Go through the entries below and say how many lines contain the string "discovery"; write only that number.

*** RECORD EXCERPTS ***

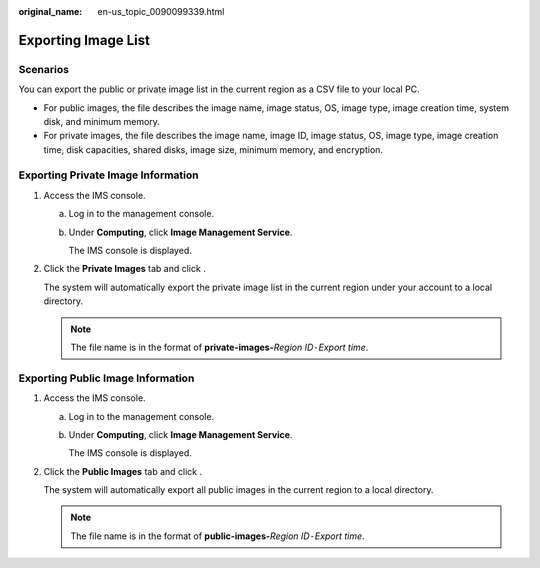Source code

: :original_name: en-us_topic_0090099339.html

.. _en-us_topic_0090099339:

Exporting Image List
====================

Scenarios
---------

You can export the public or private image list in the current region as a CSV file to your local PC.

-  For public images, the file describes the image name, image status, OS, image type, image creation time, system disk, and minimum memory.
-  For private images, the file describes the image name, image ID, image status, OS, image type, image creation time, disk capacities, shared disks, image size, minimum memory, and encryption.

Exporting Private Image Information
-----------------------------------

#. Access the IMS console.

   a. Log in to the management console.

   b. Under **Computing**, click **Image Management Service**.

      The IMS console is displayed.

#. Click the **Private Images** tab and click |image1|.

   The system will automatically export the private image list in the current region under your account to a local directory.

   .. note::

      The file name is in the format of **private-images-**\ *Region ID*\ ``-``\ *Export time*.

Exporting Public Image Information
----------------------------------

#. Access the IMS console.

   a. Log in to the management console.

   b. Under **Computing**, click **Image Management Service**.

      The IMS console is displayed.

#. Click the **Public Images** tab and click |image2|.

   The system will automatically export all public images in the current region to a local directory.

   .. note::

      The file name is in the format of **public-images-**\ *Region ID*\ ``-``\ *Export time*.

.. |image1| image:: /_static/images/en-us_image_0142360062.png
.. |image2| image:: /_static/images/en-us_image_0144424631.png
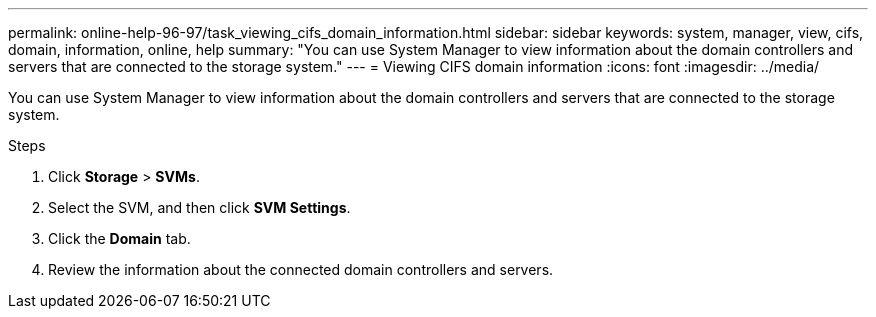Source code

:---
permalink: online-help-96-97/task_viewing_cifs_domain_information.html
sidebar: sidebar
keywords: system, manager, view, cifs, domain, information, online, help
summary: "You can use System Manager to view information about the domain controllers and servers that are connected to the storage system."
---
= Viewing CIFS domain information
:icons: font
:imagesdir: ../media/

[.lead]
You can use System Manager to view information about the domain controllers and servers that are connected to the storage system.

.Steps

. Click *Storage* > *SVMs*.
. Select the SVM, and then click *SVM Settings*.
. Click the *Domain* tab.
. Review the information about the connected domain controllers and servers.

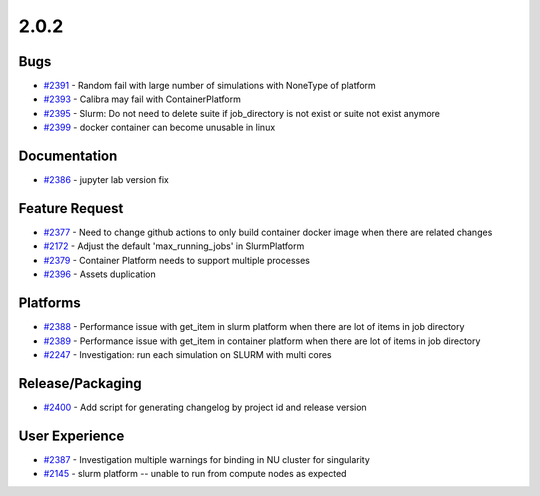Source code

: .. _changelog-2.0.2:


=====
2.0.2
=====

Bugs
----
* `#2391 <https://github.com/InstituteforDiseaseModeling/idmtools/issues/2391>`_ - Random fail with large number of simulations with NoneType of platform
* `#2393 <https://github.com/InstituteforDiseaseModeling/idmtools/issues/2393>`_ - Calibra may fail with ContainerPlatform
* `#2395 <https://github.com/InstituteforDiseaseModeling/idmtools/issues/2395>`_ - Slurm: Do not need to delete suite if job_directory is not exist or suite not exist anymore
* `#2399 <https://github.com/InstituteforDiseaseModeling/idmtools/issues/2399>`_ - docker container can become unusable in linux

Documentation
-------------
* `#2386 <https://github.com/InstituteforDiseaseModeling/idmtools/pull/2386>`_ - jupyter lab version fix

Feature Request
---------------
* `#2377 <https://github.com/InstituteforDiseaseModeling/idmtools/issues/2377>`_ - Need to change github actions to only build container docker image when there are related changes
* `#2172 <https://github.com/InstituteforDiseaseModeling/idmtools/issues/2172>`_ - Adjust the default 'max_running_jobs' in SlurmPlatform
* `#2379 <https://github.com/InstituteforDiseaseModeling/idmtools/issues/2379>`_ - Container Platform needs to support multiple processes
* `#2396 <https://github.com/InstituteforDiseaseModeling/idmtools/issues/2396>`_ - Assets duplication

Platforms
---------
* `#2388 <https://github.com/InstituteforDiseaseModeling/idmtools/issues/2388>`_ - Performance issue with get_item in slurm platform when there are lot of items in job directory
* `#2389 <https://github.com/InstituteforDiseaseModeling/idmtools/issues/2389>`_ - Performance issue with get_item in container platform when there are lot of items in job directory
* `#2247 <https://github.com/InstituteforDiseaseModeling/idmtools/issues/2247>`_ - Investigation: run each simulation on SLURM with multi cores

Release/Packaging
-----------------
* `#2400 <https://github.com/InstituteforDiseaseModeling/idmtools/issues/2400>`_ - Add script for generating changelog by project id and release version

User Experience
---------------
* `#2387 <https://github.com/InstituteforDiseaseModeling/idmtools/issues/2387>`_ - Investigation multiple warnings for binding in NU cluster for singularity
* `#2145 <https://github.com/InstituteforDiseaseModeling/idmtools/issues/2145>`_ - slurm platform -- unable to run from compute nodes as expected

*** End of RECORD EXCERPTS ***
*** RECORD EXCERPTS ***

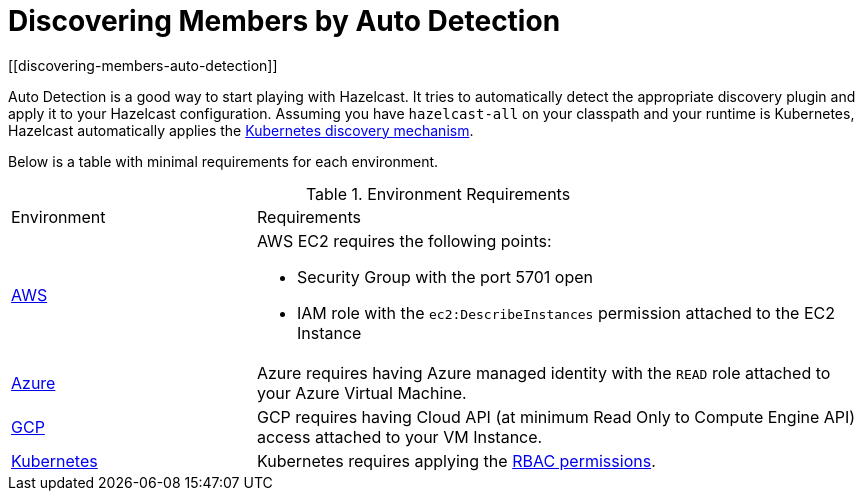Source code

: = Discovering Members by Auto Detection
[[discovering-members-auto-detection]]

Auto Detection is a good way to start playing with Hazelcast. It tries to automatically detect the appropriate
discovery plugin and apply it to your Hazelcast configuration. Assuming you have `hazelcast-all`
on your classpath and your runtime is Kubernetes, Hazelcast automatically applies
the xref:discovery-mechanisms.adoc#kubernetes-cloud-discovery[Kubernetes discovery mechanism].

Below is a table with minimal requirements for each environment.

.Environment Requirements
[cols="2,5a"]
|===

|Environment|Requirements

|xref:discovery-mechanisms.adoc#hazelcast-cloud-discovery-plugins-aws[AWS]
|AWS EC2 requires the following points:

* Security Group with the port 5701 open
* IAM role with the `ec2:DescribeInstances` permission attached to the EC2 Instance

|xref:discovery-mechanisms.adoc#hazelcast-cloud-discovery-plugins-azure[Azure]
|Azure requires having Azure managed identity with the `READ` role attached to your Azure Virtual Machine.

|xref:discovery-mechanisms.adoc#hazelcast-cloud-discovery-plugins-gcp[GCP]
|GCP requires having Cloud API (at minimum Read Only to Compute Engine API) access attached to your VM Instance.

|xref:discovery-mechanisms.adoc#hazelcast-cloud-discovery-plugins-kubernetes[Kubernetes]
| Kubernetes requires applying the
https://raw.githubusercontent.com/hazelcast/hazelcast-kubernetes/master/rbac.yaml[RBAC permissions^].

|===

*** End of RECORD EXCERPTS ***

PROBLEM SOLUTION | 6